Your ideas and images can represent your neighborhood or the globe. You can share what is private or public, individual or universal. We want to see & read how you interpret the theme INFLUENCES.

This is a conversation — we are waiting to hear your voice.

• Elmaz Abinader
• Oscar Bermeo
• Cynthia Blank
• Michelle Brulé
• Aichlee Bushnell
• Valentina Cano
• William Cass
• Pam Carriker
• Macy Chadwick
• Kevin M. Chopson
• Emma Shaw Crane
• Lauren Crux
• Dave Davis
• Rick D’Elia
• Pat Falk
• Elizabeth Fishel
• Myrah Fisher
• Trina Gaynon
• Alisa Golden
• Becky Joy Hirsch
• Linda Lee Jaffe
• Samuel Levi Jones
• Kathamann
• Barbara Leon
• J.H. Martin
• Matt McGee
• Erica Minton
• George Northrup
• Tess Patalano
• Willie Perdomo
• Leah Piepzna-Samarasinha
• Samuel Sattin
• Katey Schultz
• M.E. Silverman
• Mica Valdez
• Amy Watkins
• July Westhale
• Christopher Woods
• Interview with Rachel McKibbens

Acknowledgment: The Acentos Review

Many thanks to poetry editor Raina Leon for including poems from my 2nd manuscript in the latest issue of The Acentos Review.

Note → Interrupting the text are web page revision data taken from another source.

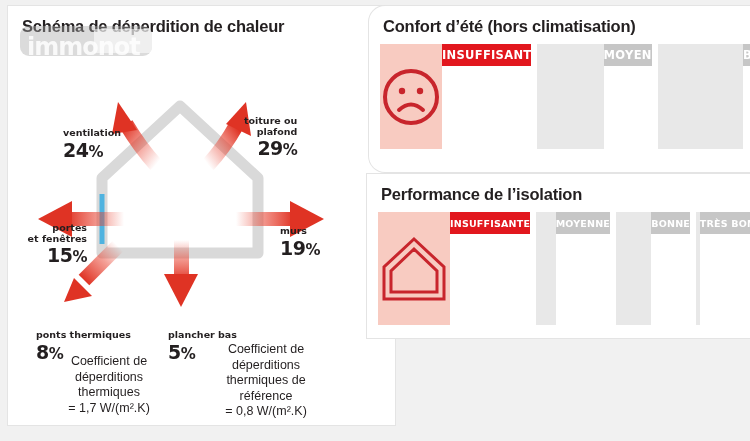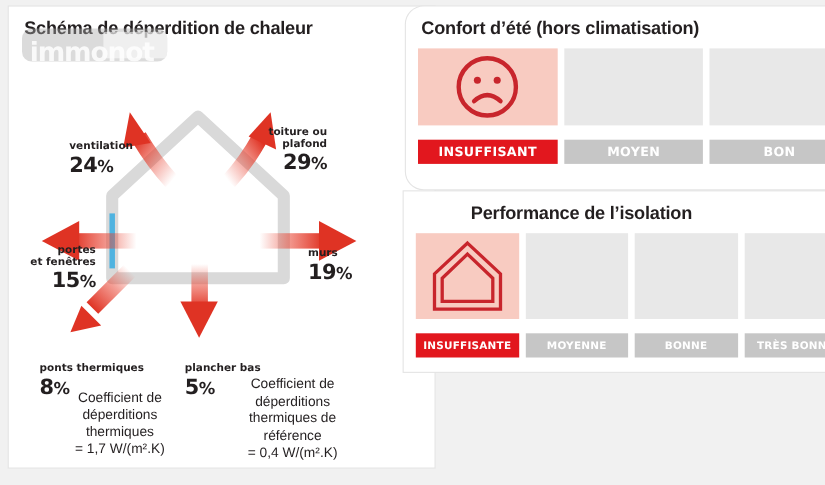--- a/index.html
+++ b/index.html
@@ -143,39 +143,37 @@
   }
   #confort-title {
     position: absolute;
     left: 14px; top: 11px;
     white-space: nowrap;
   }
   #isolation-title {
     position: absolute;
     left: 14px; top: 11px;
     white-space: nowrap;
-    margin-left: 47px;
   }
 
   .rating-row {
     position: absolute;
     left: 11px;
     right: 11px;
     display: flex;
     gap: 6px;
   }
   #confort-row  { top: 38px; height: 105px; }
   #isolation-row{ top: 38px; height: 113px; }
 
   .rating-cell {
     flex: 1;
     display: flex;
-    flex-direction: column;
+    flex-direction: row;
     position: relative;
-    gap: 13px;
   }
   .rating-face {
     flex: 1;
     background: #e8e8e8;
     display: flex;
     align-items: center;
     justify-content: center;
   }
   .rating-cell.active .rating-face {
     background: #f8cbc1;
@@ -322,21 +320,21 @@
       <div>déperditions</div>
       <div>thermiques</div>
       <div>= 1,7 W/(m².K)</div>
     </div>
 
     <div class="coef" id="coef-2">
       <div>Coefficient de</div>
       <div>déperditions</div>
       <div>thermiques de</div>
       <div>référence</div>
-      <div>= 0,4 W/(m².K)</div>
+      <div>= 0,8 W/(m².K)</div>
     </div>
   </div>
 
   <div class="panel" id="panel-confort">
     <div class="panel-title" id="confort-title">Confort d’été (hors climatisation)</div>
 
     <div class="rating-row" id="confort-row">
 
       <div class="rating-cell active">
         <div class="rating-face">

The poems included are from NaPoWriMo 2009 and it felt good to pull them off the shelf, read them with fresh eyes and revise them for Acentos. The poems are definitely a departure from the work in Anywhere Avenue as they have a more darker, serious tone dealing with an imagined mythos. Now that they’re out in the world, I will be definitely including them in future readings.

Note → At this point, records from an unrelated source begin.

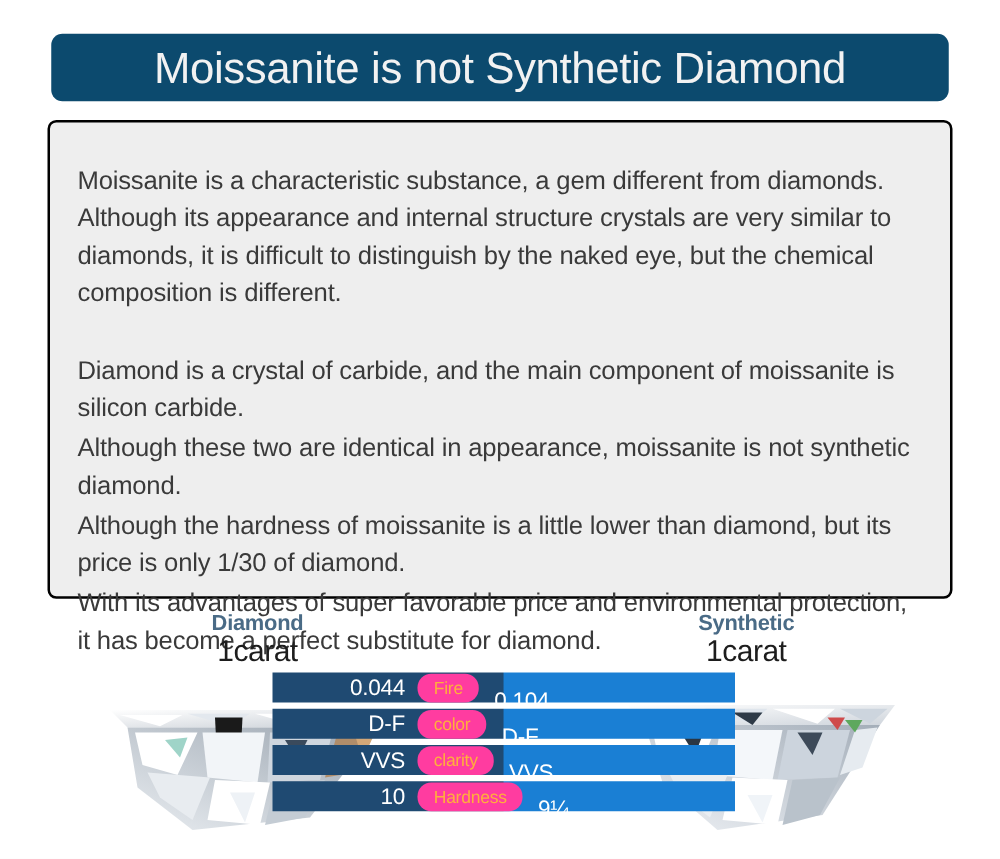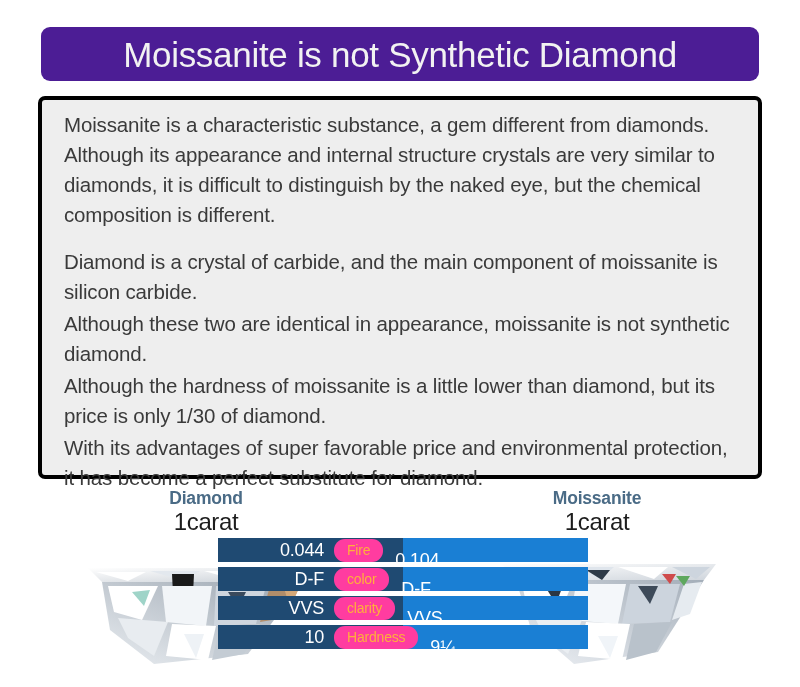--- a/index.html
+++ b/index.html
@@ -15,21 +15,21 @@
     overflow: hidden;
   }
 
   
   .title-banner {
     position: absolute;
     left: 41px;
     top: 27px;
     width: 718px;
     height: 54px;
-    background: #4c1d95;
+    background: #0c4a6e;
     border-radius: 9px;
     display: flex;
     align-items: center;
     justify-content: center;
     box-sizing: border-box;
   }
   .title-text {
     color: #f2f2f2;
     font-size: 35px;
     line-height: 1;
@@ -39,33 +39,33 @@
   }
 
   
   .text-card {
     position: absolute;
     left: 38px;
     top: 96px;
     width: 724px;
     height: 383px;
     background: #eeeeee;
-    border: 4px solid #000000;
+    border: 2px solid #000000;
     border-radius: 7px;
     box-sizing: border-box;
-    padding: 10px 22px 12px 22px;
+    padding: 32px 22px 12px 22px;
   }
   .para {
     color: #3a3a3a;
     font-size: 20.5px;
     line-height: 30px;
     margin: 0;
     letter-spacing: -0.15px;
   }
-  .para + .para { margin-top: 17px; }
+  .para + .para { margin-top: 32px; }
   .para-tight + .para-tight { margin-top: 2px; }
 
   
   .compare {
     position: absolute;
     left: 0;
     top: 486px;
     width: 800px;
     height: 201px;
   }
@@ -164,21 +164,21 @@
   <p class="para para-tight">With its advantages of super favorable price and environmental protection, it has become a perfect substitute for diamond.</p>
 </div>
 
 <div class="compare">
 
   <div class="cap cap-left">
     <div class="cap-name">Diamond</div>
     <div class="cap-carat">1carat</div>
   </div>
   <div class="cap cap-right">
-    <div class="cap-name">Moissanite</div>
+    <div class="cap-name">Synthetic</div>
     <div class="cap-carat">1carat</div>
   </div>
 
   <svg class="gem gem-left" width="230" height="132" viewBox="0 0 230 132">
     <defs>
       <linearGradient id="gL1" x1="0" y1="0" x2="1" y2="1">
         <stop offset="0%" stop-color="#ffffff"></stop>
           <stop offset="100%" stop-color="#c9cfd6"></stop>
       </linearGradient>
       <linearGradient id="gL2" x1="0" y1="1" x2="1" y2="0">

Acknowledgment: The Rumpus Poetry

“Let the wild rumpus start!”

Actually, it’s been going on for a minute at The Rumpus with some of the best writing on writing on the web and I’m honored to be down with that. I’m extra thrilled at the fact that they chose “Ode to Government Cheese” as part of their National Poetry Month Celebration. It’s one of my favorite poems because it encapsulates so much of what I want Anywhere Avenue to do, give insight and personal perspective to growing up in the Bronx on the underside of Reaganomics while maintaining integrity and, always, a sense of humor. It also allows for some interesting conversations with folks who also remember what it was like to have that ole block of cheese staring back at them on the meal plate.